As a typical example of the proliferation of specialized file systems,
Jörn Engel talked at the NLUUG conference about LogFS, his scalable file system
for flash devices. Because most current file systems are designed for use on
rotating drives, and because flash-based storage has some quirks, Engel decided
to design a file system explicitly for flash. He started with a fast
filesystem (FFS) style
design and adjusted a lot of the algorithms to work better with flash. For
example, for copy-on-write, FFS rewrites blocks in place after the
copy. Because flash storage cannot be simply overwritten, a flash block
must be erased and rewritten in two separate steps, a requirement which can
cause serious performance problems. Engel's solution was to
use a log-structured design instead. Another issue was that the journal is written
often to the storage. Because there are limits to the number of
times a block of flash memory can be erased and rewritten reliably, Engel's
solution is to move the journal from time to time.

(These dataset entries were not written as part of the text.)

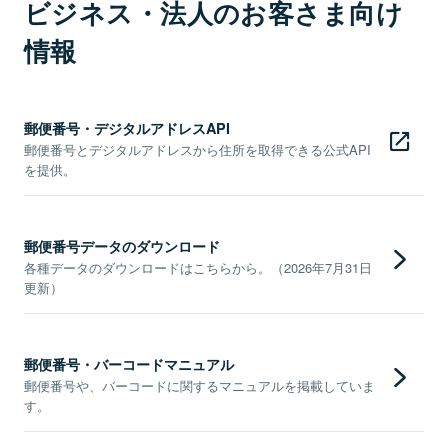
ビジネス・法人のお客さま向け
情報
郵便番号・デジタルアドレスAPI
郵便番号とデジタルアドレスから住所を取得できる公式API
を提供。
郵便番号データのダウンロード
各種データのダウンロードはこちらから。（2026年7月31日
更新）
郵便番号・バーコードマニュアル
郵便番号や、バーコードに関するマニュアルを掲載していま
す。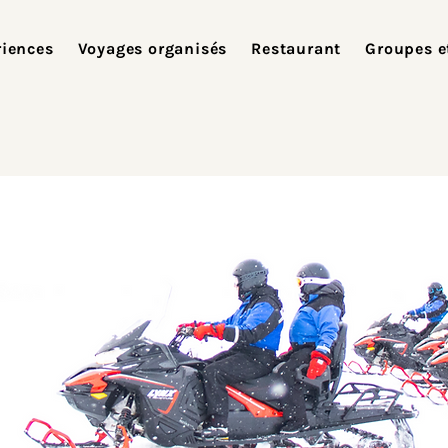
riences
Voyages organisés
Restaurant
Groupes e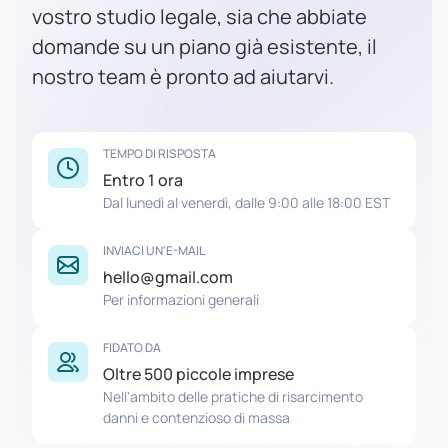
vostro studio legale, sia che abbiate
domande su un piano già esistente, il
nostro team è pronto ad aiutarvi.
TEMPO DI RISPOSTA
Entro 1 ora
Dal lunedì al venerdì, dalle 9:00 alle 18:00 EST
INVIACI UN'E-MAIL
hello@gmail.com
Per informazioni generali
FIDATO DA
Oltre 500 piccole imprese
Nell'ambito delle pratiche di risarcimento
danni e contenzioso di massa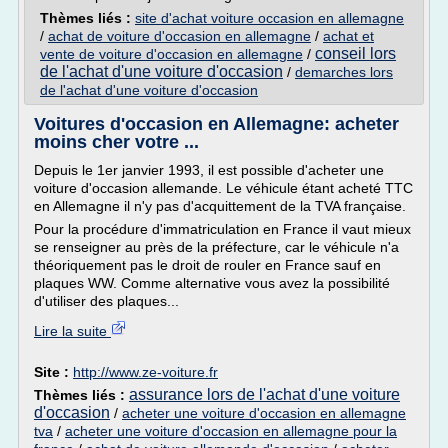
Thèmes liés :
site d'achat voiture occasion en allemagne
/
achat de voiture d'occasion en allemagne
/
achat et
conseil lors
vente de voiture d'occasion en allemagne
/
de l'achat d'une voiture d'occasion
/
demarches lors
de l'achat d'une voiture d'occasion
Voitures d'occasion en Allemagne: acheter
moins cher votre ...
Depuis le 1er janvier 1993, il est possible d'acheter une
voiture d'occasion allemande. Le véhicule étant acheté TTC
en Allemagne il n'y pas d'acquittement de la TVA française.
Pour la procédure d'immatriculation en France il vaut mieux
se renseigner au près de la préfecture, car le véhicule n'a
théoriquement pas le droit de rouler en France sauf en
plaques WW. Comme alternative vous avez la possibilité
d'utiliser des plaques...
Lire la suite
Site :
http://www.ze-voiture.fr
assurance lors de l'achat d'une voiture
Thèmes liés :
d'occasion
/
acheter une voiture d'occasion en allemagne
tva
/
acheter une voiture d'occasion en allemagne pour la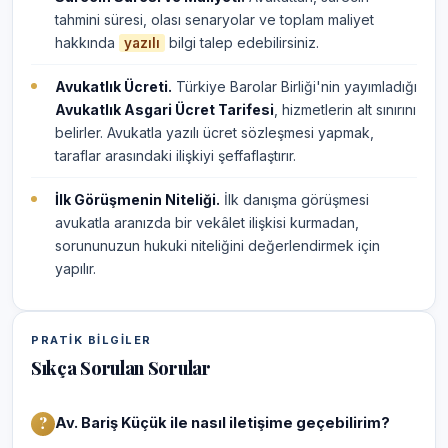
tahmini süresi, olası senaryolar ve toplam maliyet
hakkında
bilgi talep edebilirsiniz.
yazılı
Avukatlık Ücreti.
Türkiye Barolar Birliği'nin yayımladığı
Avukatlık Asgari Ücret Tarifesi
, hizmetlerin alt sınırını
belirler. Avukatla yazılı ücret sözleşmesi yapmak,
taraflar arasındaki ilişkiyi şeffaflaştırır.
İlk Görüşmenin Niteliği.
İlk danışma görüşmesi
avukatla aranızda bir vekâlet ilişkisi kurmadan,
sorununuzun hukuki niteliğini değerlendirmek için
yapılır.
PRATIK BILGILER
Sıkça Sorulan Sorular
Av. Bariş Küçük ile nasıl iletişime geçebilirim?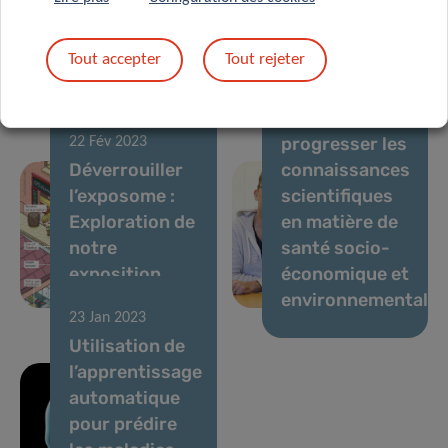
rapport «
Perinatal
Tout accepter
Tout rejeter
Health
09 Fév 2023
Surveillance »
Faire
progresser les
22 Fév 2023
Déverrouiller
connaissances
l’exposome :
scientifiques
Exploration de
en matière de
notre
santé socio-
exposition
économique et
environnementale
environnementale
23 Jan 2023
Utilisation de
l’apprentissage
automatique
pour prédire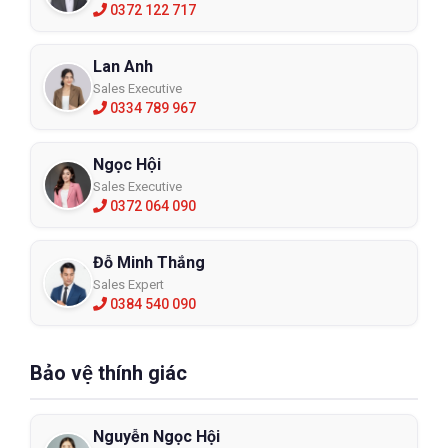
0372 122 717
Lan Anh
Sales Executive
0334 789 967
Ngọc Hội
Sales Executive
0372 064 090
Đỗ Minh Thắng
Sales Expert
0384 540 090
Bảo vệ thính giác
Nguyễn Ngọc Hội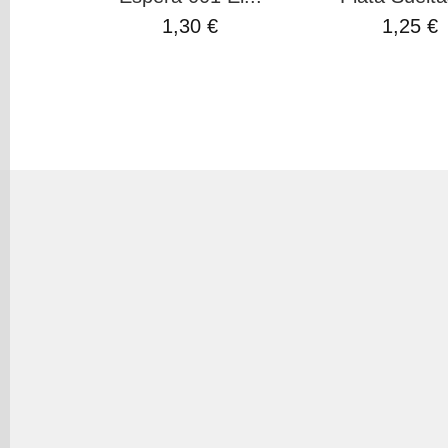
1,30 €
1,25 €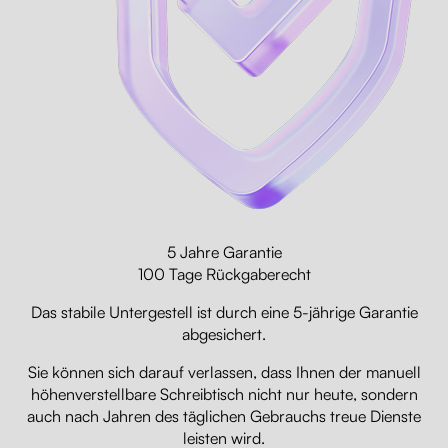
5 Jahre Garantie
100 Tage Rückgaberecht
Das stabile Untergestell ist durch eine 5-jährige Garantie
abgesichert.
Sie können sich darauf verlassen, dass Ihnen der manuell
höhenverstellbare Schreibtisch nicht nur heute, sondern
auch nach Jahren des täglichen Gebrauchs treue Dienste
leisten wird.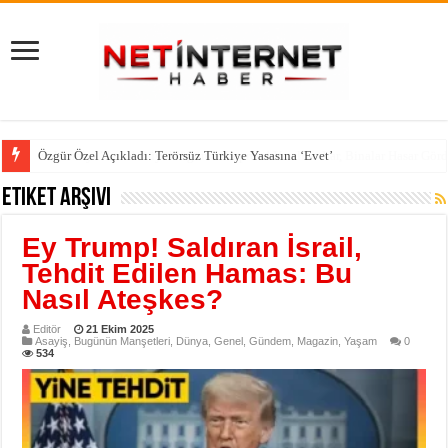
Özgür Özel Açıkladı: Terörsüz Türkiye Yasasına ‘Evet’
Etiket Arşivi
Ey Trump! Saldıran İsrail,
Tehdit Edilen Hamas: Bu
Nasıl Ateşkes?
Editör
21 Ekim 2025
Asayiş
,
Bugünün Manşetleri
,
Dünya
,
Genel
,
Gündem
,
Magazin
,
Yaşam
0
534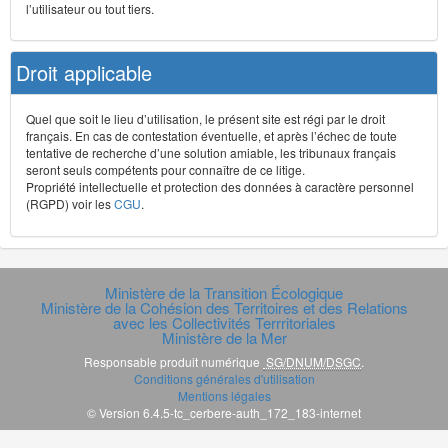
l’utilisateur ou tout tiers.
Droit applicable
Quel que soit le lieu d’utilisation, le présent site est régi par le droit
français. En cas de contestation éventuelle, et après l’échec de toute
tentative de recherche d’une solution amiable, les tribunaux français
seront seuls compétents pour connaître de ce litige.
Propriété intellectuelle et protection des données à caractère personnel
(RGPD) voir les
CGU
.
Ministère de la Transition Écologique
Ministère de la Cohésion des Territoires et des Relations
avec les Collectivités Terrritoriales
Ministère de la Mer
Responsable produit numérique
SG/DNUM/DSGC
.
Conditions générales d'utilisation
Mentions légales
© Version 6.4.5-tc_cerbere-auth_172_183-internet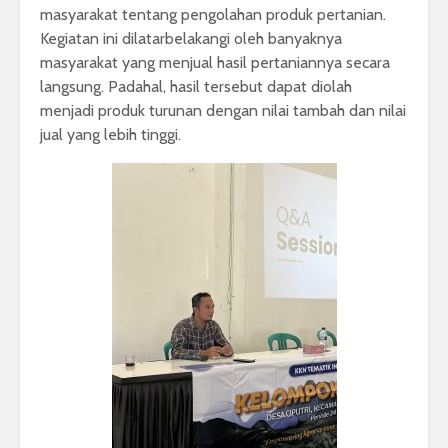
masyarakat tentang pengolahan produk pertanian.
Kegiatan ini dilatarbelakangi oleh banyaknya
masyarakat yang menjual hasil pertaniannya secara
langsung. Padahal, hasil tersebut dapat diolah
menjadi produk turunan dengan nilai tambah dan nilai
jual yang lebih tinggi.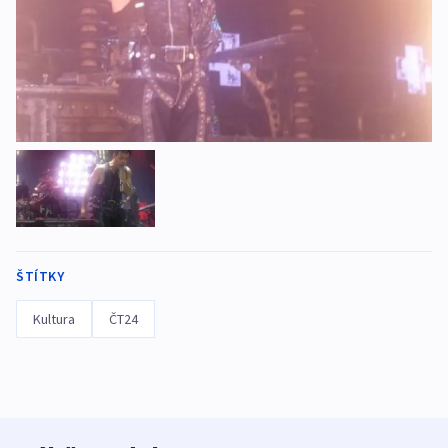
ŠTÍTKY
Kultura
ČT24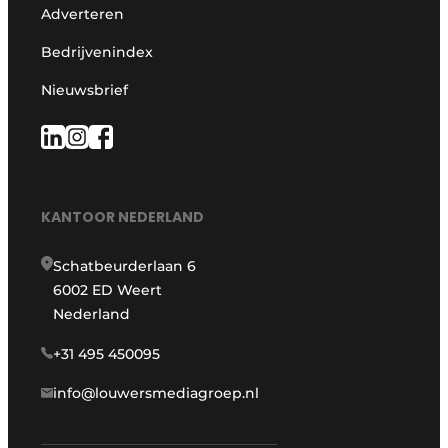
Adverteren
Bedrijvenindex
Nieuwsbrief
KANTOOR NEDERLAND
Schatbeurderlaan 6
6002 ED Weert
Nederland
+31 495 450095
info@louwersmediagroep.nl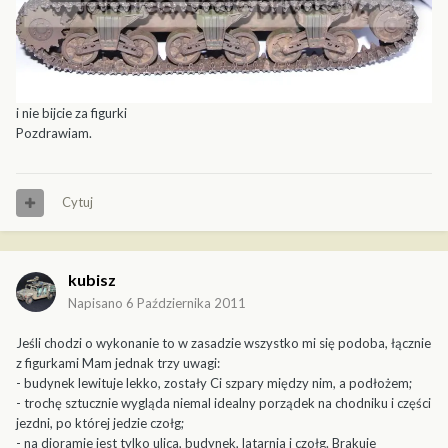
i nie bijcie za figurki
Pozdrawiam.
Cytuj
kubisz
Napisano
6 Października 2011
Jeśli chodzi o wykonanie to w zasadzie wszystko mi się podoba, łącznie
z figurkami Mam jednak trzy uwagi:
- budynek lewituje lekko, zostały Ci szpary między nim, a podłożem;
- trochę sztucznie wygląda niemal idealny porządek na chodniku i części
jezdni, po której jedzie czołg;
- na dioramie jest tylko ulica, budynek, latarnia i czołg. Brakuje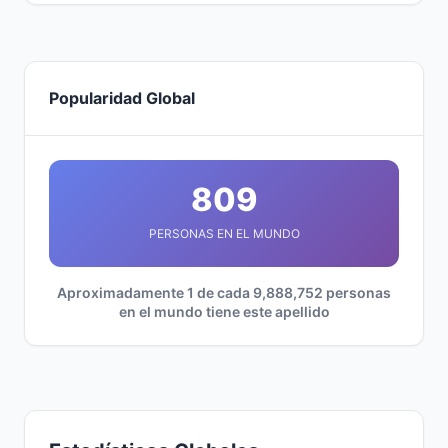
Popularidad Global
809
PERSONAS EN EL MUNDO
Aproximadamente 1 de cada 9,888,752 personas
en el mundo tiene este apellido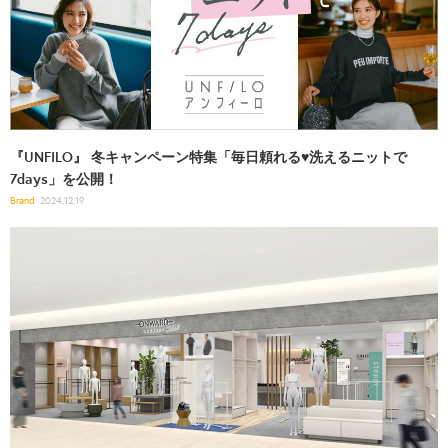
『UNFILO』 冬キャンペーン特集「毎日頼れる♥洗えるニットで
7days」を公開！
Brand
2024.12.19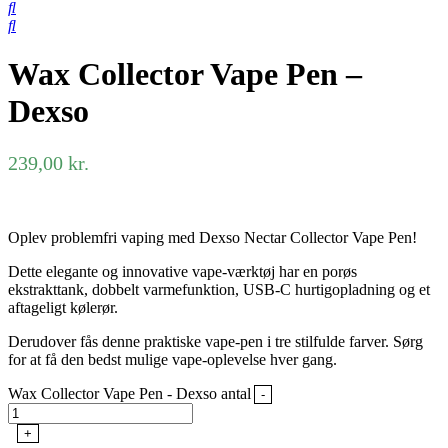
Wax Collector Vape Pen –
Dexso
239,00
kr.
Oplev problemfri vaping med Dexso Nectar Collector Vape Pen!
Dette elegante og innovative vape-værktøj har en porøs
ekstrakttank, dobbelt varmefunktion, USB-C hurtigopladning og et
aftageligt kølerør.
Derudover fås denne praktiske vape-pen i tre stilfulde farver. Sørg
for at få den bedst mulige vape-oplevelse hver gang.
Wax Collector Vape Pen - Dexso antal
-
+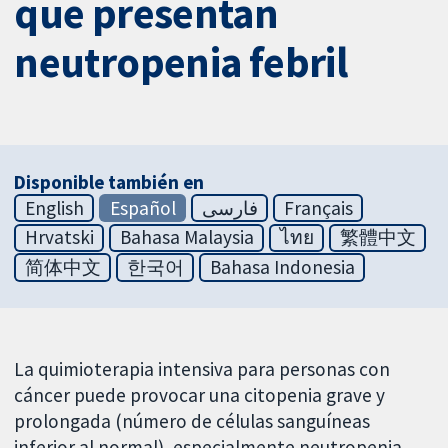
que presentan
neutropenia febril
Disponible también en
English
Español
فارسی
Français
Hrvatski
Bahasa Malaysia
ไทย
繁體中文
简体中文
한국어
Bahasa Indonesia
La quimioterapia intensiva para personas con
cáncer puede provocar una citopenia grave y
prolongada (número de células sanguíneas
inferior al normal), especialmente neutropenia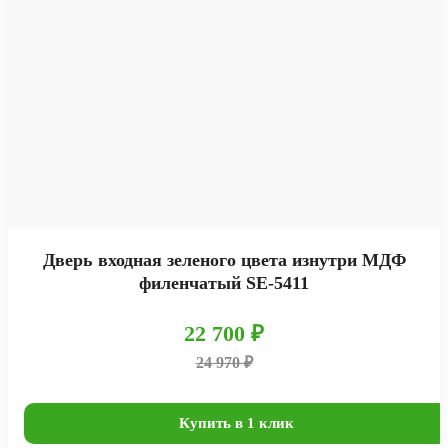
Дверь входная зеленого цвета изнутри МДФ
филенчатый SE-5411
22 700 ₽
24 970 ₽
Купить в 1 клик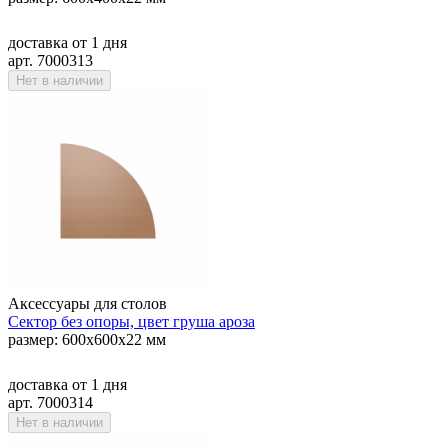
доставка
от 1 дня
арт. 7000313
Нет в наличии
Аксессуары для столов
Сектор без опоры, цвет груша ароза
размер: 600х600х22 мм
доставка
от 1 дня
арт. 7000314
Нет в наличии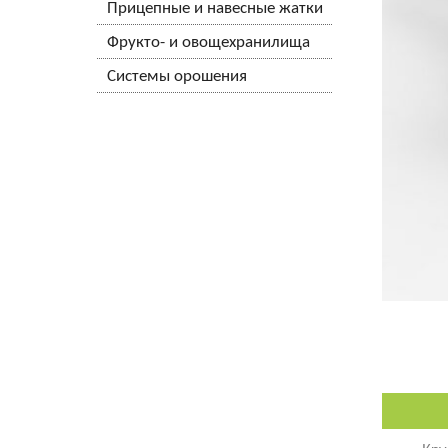
Прицепные и навесные жатки
Фрукто- и овощехранилища
Системы орошения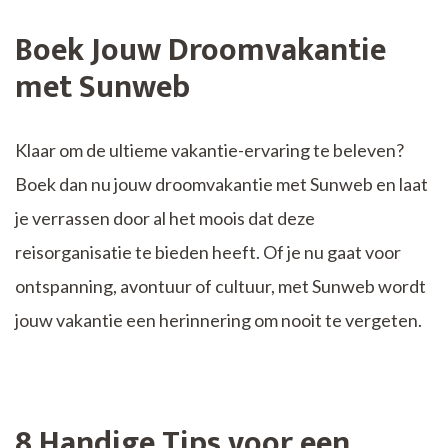
Boek Jouw Droomvakantie
met Sunweb
Klaar om de ultieme vakantie-ervaring te beleven?
Boek dan nu jouw droomvakantie met Sunweb en laat
je verrassen door al het moois dat deze
reisorganisatie te bieden heeft. Of je nu gaat voor
ontspanning, avontuur of cultuur, met Sunweb wordt
jouw vakantie een herinnering om nooit te vergeten.
8 Handige Tips voor een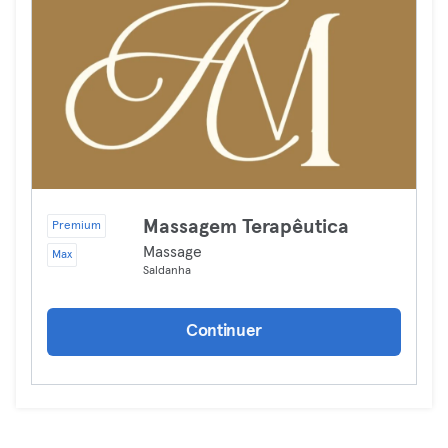
Massagem Terapêutica
Premium
Massage
Max
Saldanha
Continuer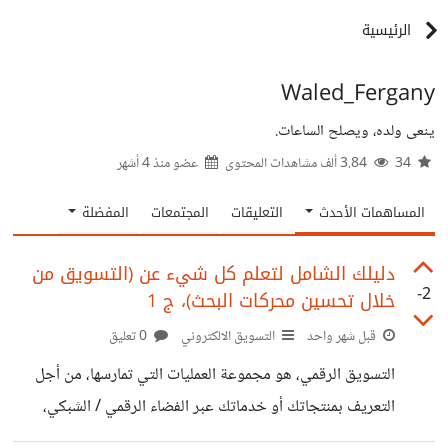
الرئيسية
Waled_Fergany
ينعى ولده، ويصلح الساعات.
34
3.84 ألف مشاهدات المحتوى
عضو منذ
4 أشهر
المساهمات الأحدث
التعليقات
المجتمعات
المفضلة
دليلك الشامل لتعلم كل شيء عن (التسويق من
-2
خلال تحسين محركات البحث)، ج 1
قبل شهر واحد
التسويق الالكتروني
0 تعليق
التسويق الرقمي، هو مجموعة العمليات التي تمارسها، من أجل
التعريف بمنتجاتك أو خدماتك عبر الفضاء الرقمي / الشبكي،
وبوابة الشبكة العالمية (الإنترنت)، هي محركات البحث، جوجل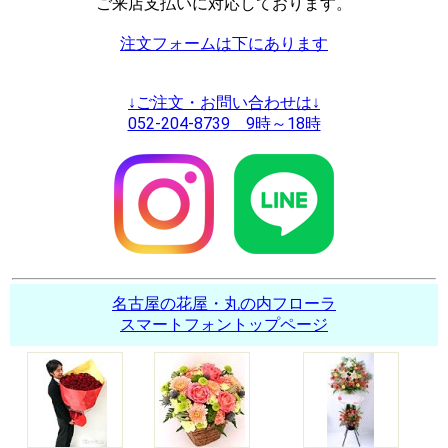
ご来店支払いに対応しております。
注文フォームは下にあります
↓ご注文・お問い合わせは↓
052-204-8739 9時～18時
名古屋の花屋・丸の内フローラ
スマートフォントップページ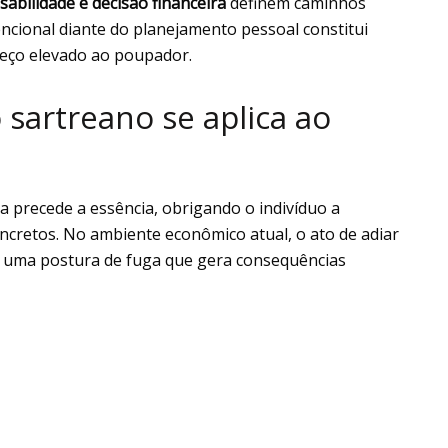
abilidade e decisão financeira
definem caminhos
encional diante do planejamento pessoal constitui
eço elevado ao poupador.
 sartreano se aplica ao
a precede a essência, obrigando o indivíduo a
oncretos. No ambiente econômico atual, o ato de adiar
te uma postura de fuga que gera consequências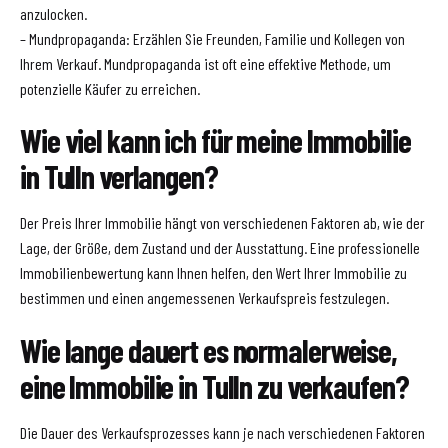
anzulocken.
– Mundpropaganda: Erzählen Sie Freunden, Familie und Kollegen von
Ihrem Verkauf. Mundpropaganda ist oft eine effektive Methode, um
potenzielle Käufer zu erreichen.
Wie viel kann ich für meine Immobilie
in Tulln verlangen?
Der Preis Ihrer Immobilie hängt von verschiedenen Faktoren ab, wie der
Lage, der Größe, dem Zustand und der Ausstattung. Eine professionelle
Immobilienbewertung kann Ihnen helfen, den Wert Ihrer Immobilie zu
bestimmen und einen angemessenen Verkaufspreis festzulegen.
Wie lange dauert es normalerweise,
eine Immobilie in Tulln zu verkaufen?
Die Dauer des Verkaufsprozesses kann je nach verschiedenen Faktoren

Engel said that LogFS is almost ready for use. He is still chasing one
hard-to-replicate bug, but, after that, he plans to submit the code for
inclusion in the Linux kernel tree. LogFS should be better than JFFS2 on
larger devices, because JFFS2 stores no filesystem directory tree on the
device. This means that JFFS2 has to perform a time- and memory-consuming
scan when it mounts the file system, building the directory tree at
that time. Putting the tree on the device, as LogFS does, reduces mount
time and memory requirements.
At the NLUUG Spring Conference a lot of recent developments were talked
about, not only regarding file systems, as Ts'o showed, but also higher in
the storage stack. Michael Adam for example stressed that Samba, which
started as a free re-implementation of Microsoft's SMB/CIFS networking
protocol, allows for setting up a clustered CIFS server, a feature that
current Microsoft servers do not offer.
The NLUUG Spring Conference was an interesting event thanks to the breadth
of the topics presented. On the one hand there were introductory talks
about the possibilities of ZFS, the virtual filesystem libferris and
practical experiences with WebDAV. On the other hand, visitors could get
some first-hand and highly specific information about the future direction
of projects like DRBD, device-mapper and LogFS. This way, the conference
had something for everyone: it gave a broad overview of the current state
of the art in file systems and storage, while providing enough technical
details for those interested in it. At least your author came home with a
better understanding of file systems and storage in the Linux ecosystem.